Following a year-long innovation and optimisation project, Britehouse Holdings Specialist SAP division, Britehouse SSD, has enabled PPC subsidiary, Portland Holdings, in Zimbabwe, to surmount the processing and system problems created by years of hyperinflation and to boost business performance through previously inaccessible SAP All-in-One functionality.
“Several factors had combined to leave us with dirty data and limited functionality after our initial implementation of SAP All-in-One in 2007,” says Portland Holdings financial director, Iain Sheasby. “The first implementation hadn't been ideally aligned with our business needs as a manufacturing organisation. Specifically, we were set up for product pricing instead of process costing, making automated profitability analysis impossible.
“Then, as our users became familiar with the solution, they developed more advanced requirements. But the system hadn't been set up to enable things like workflow, e-business, or automatic payment runs for vendors.
“The last straw, however, was hyperinflation - which forced us to adjust currencies in the solution nine times in a period of 18 months. We updated the solution again when the Zimbabwean economy was dollarised in 2009, but the complex and cluttered legacy data made the entire system unwieldy. Certain modules of SAP All-in-One simply couldn't operate.
“Ordinary fixes weren't feasible. We decided to start again, with new data in a better-aligned solution and the old data kept for record purposes on a separate server.

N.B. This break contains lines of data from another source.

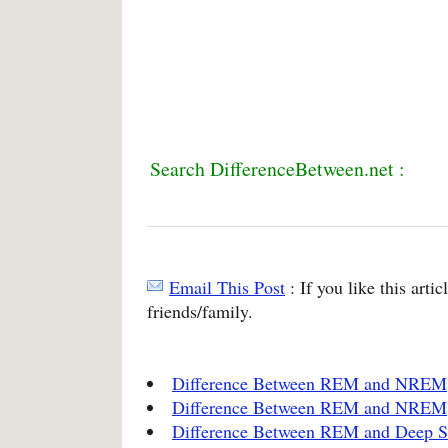
Search DifferenceBetween.net :
Email This Post
: If you like this arti
friends/family.
Difference Between REM and NREM
Difference Between REM and NREM
Difference Between REM and Deep S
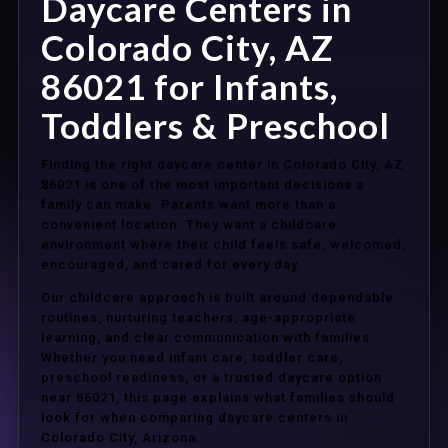
Daycare Centers in
Colorado City, AZ
86021 for Infants,
Toddlers & Preschool
Finding the right daycare center in Colorado City, AZ
86021 is one of the most important decisions a
family can make. Parents want more than a
convenient location. They want a childcare
environment where their child feels safe, welcomed,
encouraged, and cared for every day.
Our childcare approach is built around dependable
routines, nurturing teachers, age-appropriate
learning, and clear communication with families.
Whether you need infant care, toddler care,
preschool readiness, or a trusted daycare option
near 86021, this page explains what families should
look for when comparing daycare centers in
Colorado City, Arizona.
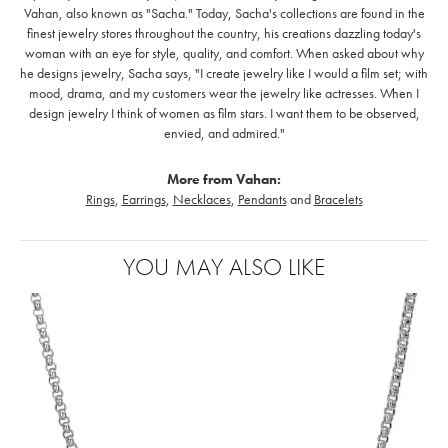
Vahan, also known as "Sacha." Today, Sacha's collections are found in the
finest jewelry stores throughout the country, his creations dazzling today's
woman with an eye for style, quality, and comfort. When asked about why
he designs jewelry, Sacha says, "I create jewelry like I would a film set; with
mood, drama, and my customers wear the jewelry like actresses. When I
design jewelry I think of women as film stars. I want them to be observed,
envied, and admired."
More from Vahan:
Rings
,
Earrings
,
Necklaces
,
Pendants
and
Bracelets
YOU MAY ALSO LIKE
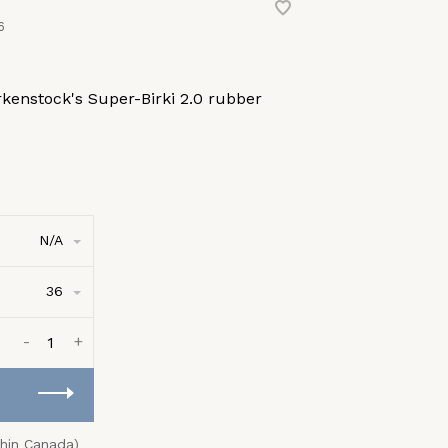
6
kenstock's Super-Birki 2.0 rubber
N/A
36
-
+
thin Canada)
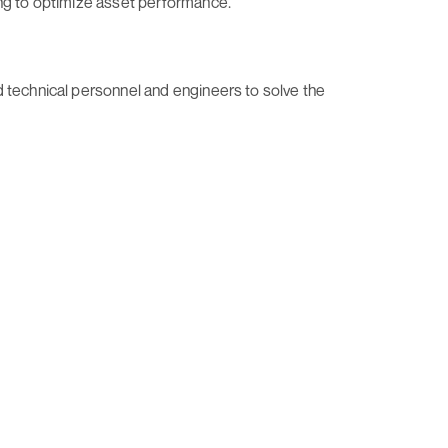
ing to optimize asset performance.
d technical personnel and engineers to solve the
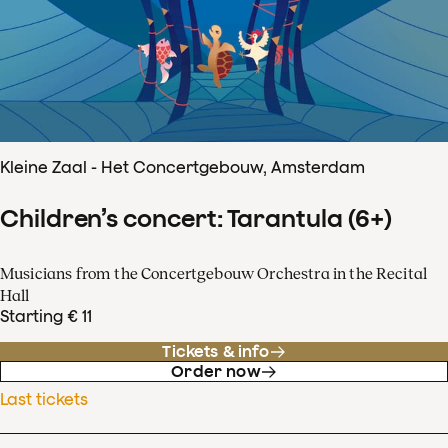
Kleine Zaal - Het Concertgebouw, Amsterdam
Children’s concert: Tarantula (6+)
Musicians from the Concertgebouw Orchestra in the Recital
Hall
Starting € 11
Tickets & info
Order now
Last tickets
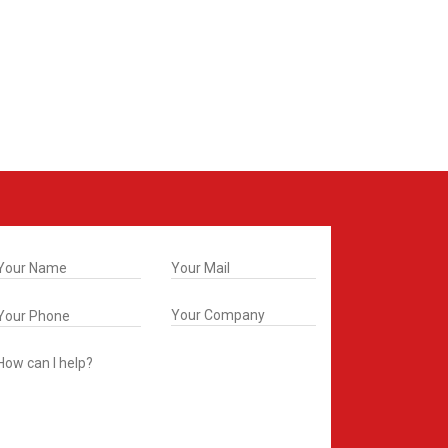
t In Touch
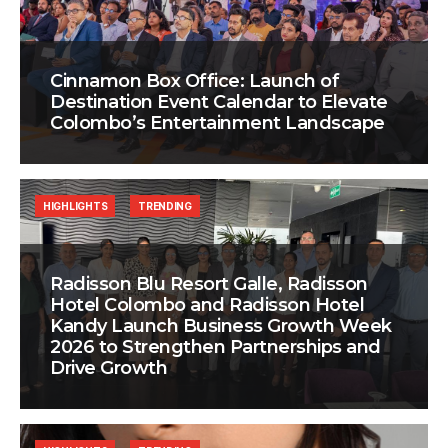
Cinnamon Box Office: Launch of
Destination Event Calendar to Elevate
Colombo’s Entertainment Landscape
HIGHLIGHTS
TRENDING
Radisson Blu Resort Galle, Radisson
Hotel Colombo and Radisson Hotel
Kandy Launch Business Growth Week
2026 to Strengthen Partnerships and
Drive Growth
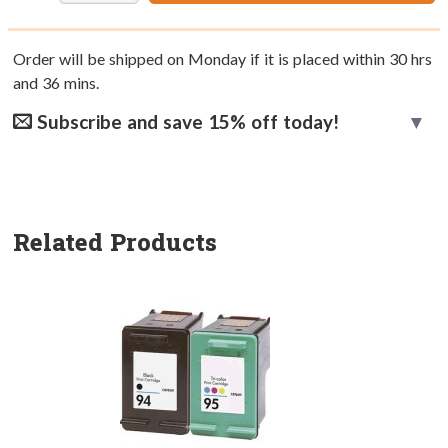
Order will be shipped on Monday if it is placed within
30
hrs
and
36
mins.
Subscribe and save 15% off today!
Related Products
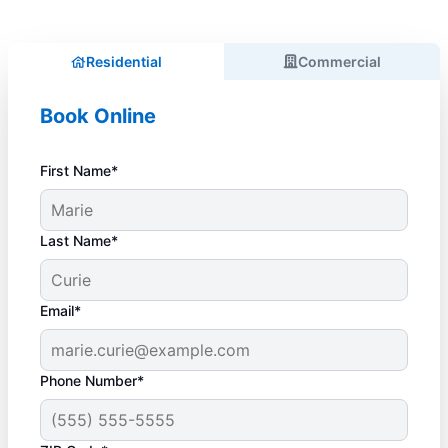
Residential
Commercial
Book Online
First Name*
Last Name*
Email*
Phone Number*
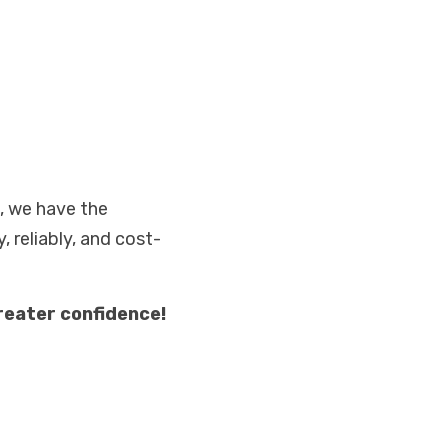
, we have the 
, reliably, and cost-
reater confidence!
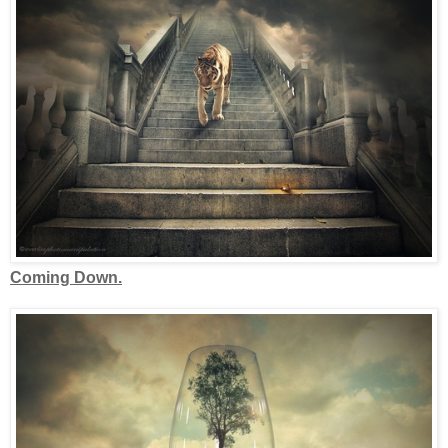
Coming Down.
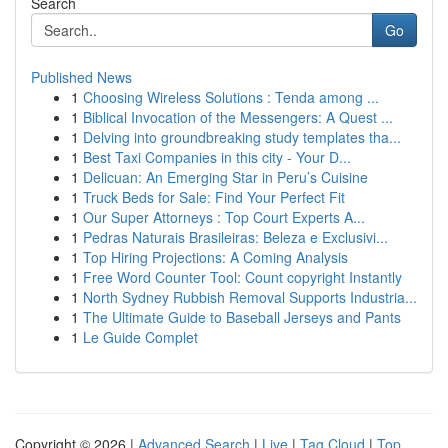
Search
Go
Published News
1
Choosing Wireless Solutions : Tenda among ...
1
Biblical Invocation of the Messengers: A Quest ...
1
Delving into groundbreaking study templates tha...
1
Best Taxi Companies in this city - Your D...
1
Delicuan: An Emerging Star in Peru’s Cuisine
1
Truck Beds for Sale: Find Your Perfect Fit
1
Our Super Attorneys : Top Court Experts A...
1
Pedras Naturais Brasileiras: Beleza e Exclusivi...
1
Top Hiring Projections: A Coming Analysis
1
Free Word Counter Tool: Count copyright Instantly
1
North Sydney Rubbish Removal Supports Industria...
1
The Ultimate Guide to Baseball Jerseys and Pants
1
Le Guide Complet
Copyright © 2026 |
Advanced Search
|
Live
|
Tag Cloud
|
Top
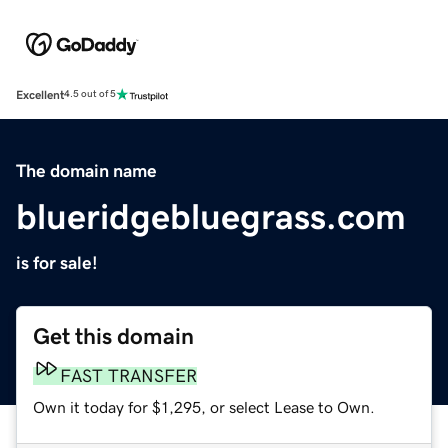
Excellent
4.5 out of 5
The domain name
blueridgebluegrass.com
is for sale!
Get this domain
FAST TRANSFER
Own it today for $1,295, or select Lease to Own.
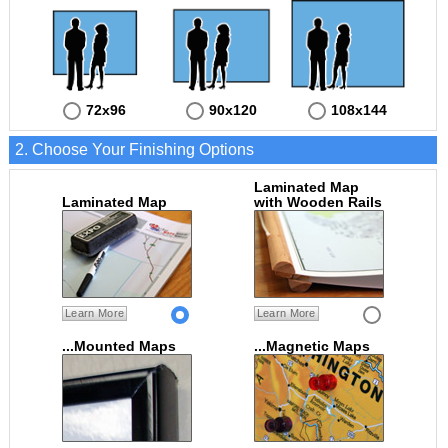
72x96
90x120
108x144
2. Choose Your Finishing Options
Laminated Map
Laminated Map
with Wooden Rails
Learn More
Learn More
...Mounted Maps
...Magnetic Maps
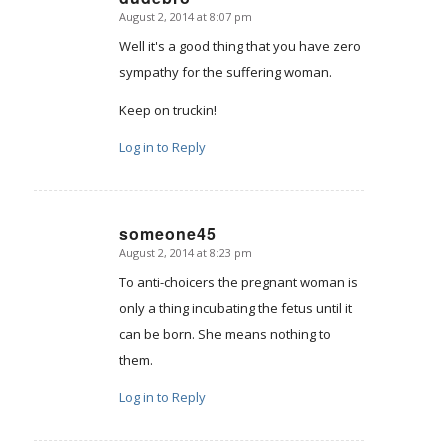
August 2, 2014 at 8:07 pm
says:
Well it's a good thing that you have zero
sympathy for the suffering woman.
Keep on truckin!
Log in to Reply
someone45
August 2, 2014 at 8:23 pm
says:
To anti-choicers the pregnant woman is
only a thing incubating the fetus until it
can be born. She means nothing to
them.
Log in to Reply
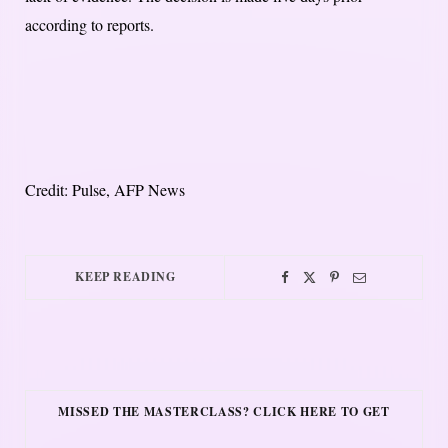
according to reports.
Credit: Pulse, AFP News
KEEP READING
MISSED THE MASTERCLASS? CLICK HERE TO GET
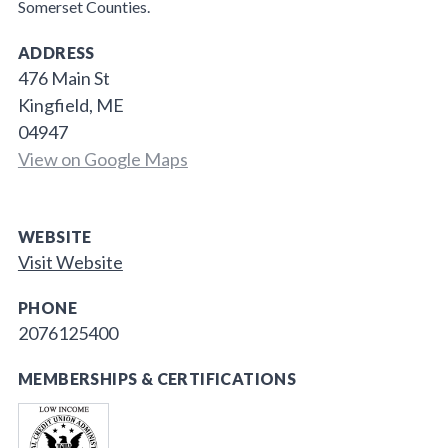
Somerset Counties.
ADDRESS
476 Main St
Kingfield, ME
04947
View on Google Maps
WEBSITE
Visit Website
PHONE
2076125400
MEMBERSHIPS & CERTIFICATIONS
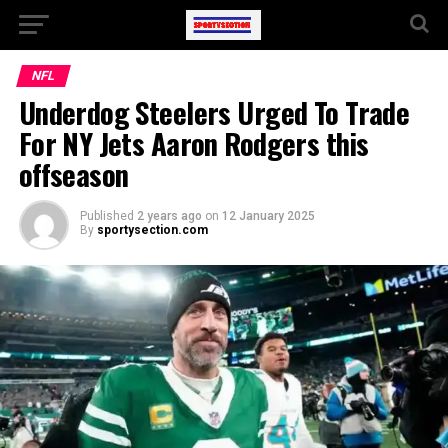
NFL
Underdog Steelers Urged To Trade
For NY Jets Aaron Rodgers this
offseason
Published
2 years ago
on
12 January 2025
By
sportysection.com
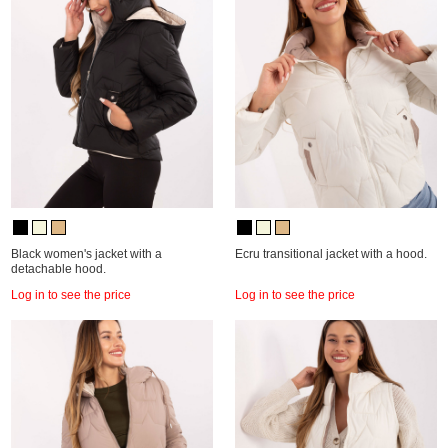
Black women's jacket with a
Ecru transitional jacket with a hood.
detachable hood.
Log in to see the price
Log in to see the price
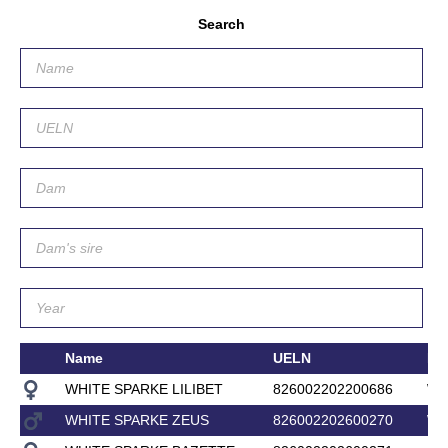
Search
Name
UELN
Da
WHITE SPARKE LILIBET
826002202200686
WH
WHITE SPARKE ZEUS
826002202600270
WH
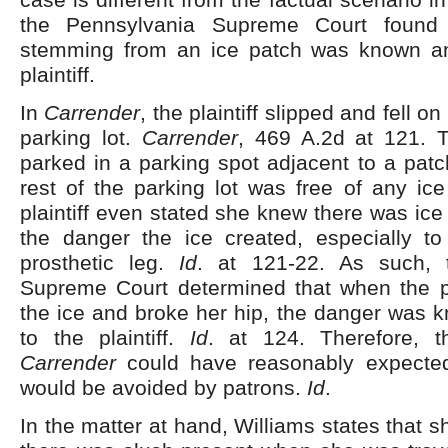
the Pennsylvania Supreme Court found 
stemming from an ice patch was known an
plaintiff.
In
Carrender
, the plaintiff slipped and fell on
parking lot.
Carrender
, 469 A.2d at 121. Th
parked in a parking spot adjacent to a patch
rest of the parking lot was free of any ic
plaintiff even stated she knew there was ic
the danger the ice created, especially t
prosthetic leg.
Id
. at 121-22. As such, 
Supreme Court determined that when the pla
the ice and broke her hip, the danger was 
to the plaintiff.
Id
. at 124. Therefore, t
Carrender
could have reasonably expected
would be avoided by patrons.
Id
.
In the matter at hand, Williams states that 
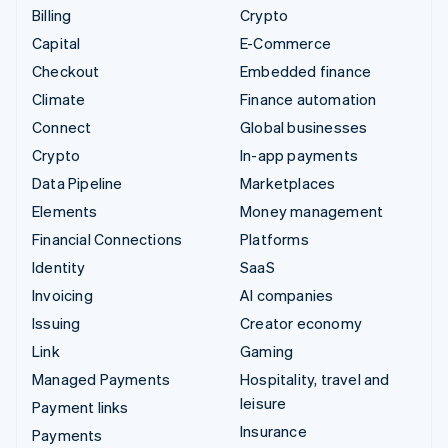
Billing
Crypto
Capital
E-Commerce
Checkout
Embedded finance
Climate
Finance automation
Connect
Global businesses
Crypto
In-app payments
Data Pipeline
Marketplaces
Elements
Money management
Financial Connections
Platforms
Identity
SaaS
Invoicing
AI companies
Issuing
Creator economy
Link
Gaming
Managed Payments
Hospitality, travel and
leisure
Payment links
Insurance
Payments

While we were at it, we wanted to access the additional functionality we'd been doing without since implementation.”
Portland Holdings chose to go with Britehouse on the project because of its track record as a business partner to PPC in South Africa and, as a consequence, its understanding of the cement manufacturing industry.
Britehouse assigned to the project an overall team of 13 specialists in areas such as finance, sales and distribution, materials management, plant maintenance, production planning, and solution management. Using RunSAP methodology, the team moved 21 000 spares and 20 000 assets to the new system and cleaned up 2 500 customer and 600 vendor data masters, as well as 16 000 open plant maintenance orders. Some of the existing master data had to be realigned, as did the trial balance logic.
Britehouse also implemented activity-based and shipment costing, optimised Portland Holdings' credit management processes, and aligned its system with PPC's central master data depository - to facilitate reporting.
Britehouse's project plan enabled a cut-over at the end of September to coincide with Portland Holdings' year-end, enabling the company to start its new financial year with clean data and a clean balance sheet.
“Our primary focus was on stabilising the system to provide Portland Holdings with a functioning business as usual environment,” says Britehouse project manager, Corne Pieterse. “Then we focused on innovation, to enable Portland to extract more functionality and, therefore, more value from their system.
“Unlike a new implementation, the challenge in-system innovation is not simply identifying the insufficiencies and ineffectiveness of the existing system, but also finding a better way of doing things that doesn't over-extend the organisation's current business processes.
“Because RunSAP's documented and automated scoping, development, configuration and testing methodologies take the guesswork out of innovation, we were able to ensure that what we recommended and then executed for Portland was relevant and appropriate in terms of enabling the organisation to significantly improve performance.”
Sheasby says that Britehouse's technical specialists are in a league of their own. “Perhaps more importantly, their project management capabilities are exceptional, enabling the technical specialists to focus on what they have to do. Also, whenever a resource was needed, it appeared and remained dedicated to our project for as long as needed.
“All of which has ensured that we now have a stable system that is tightly aligned to our business processes and industry norms. It's also much more user-friendly and enables the company to run on a business focus rather than merely on function.”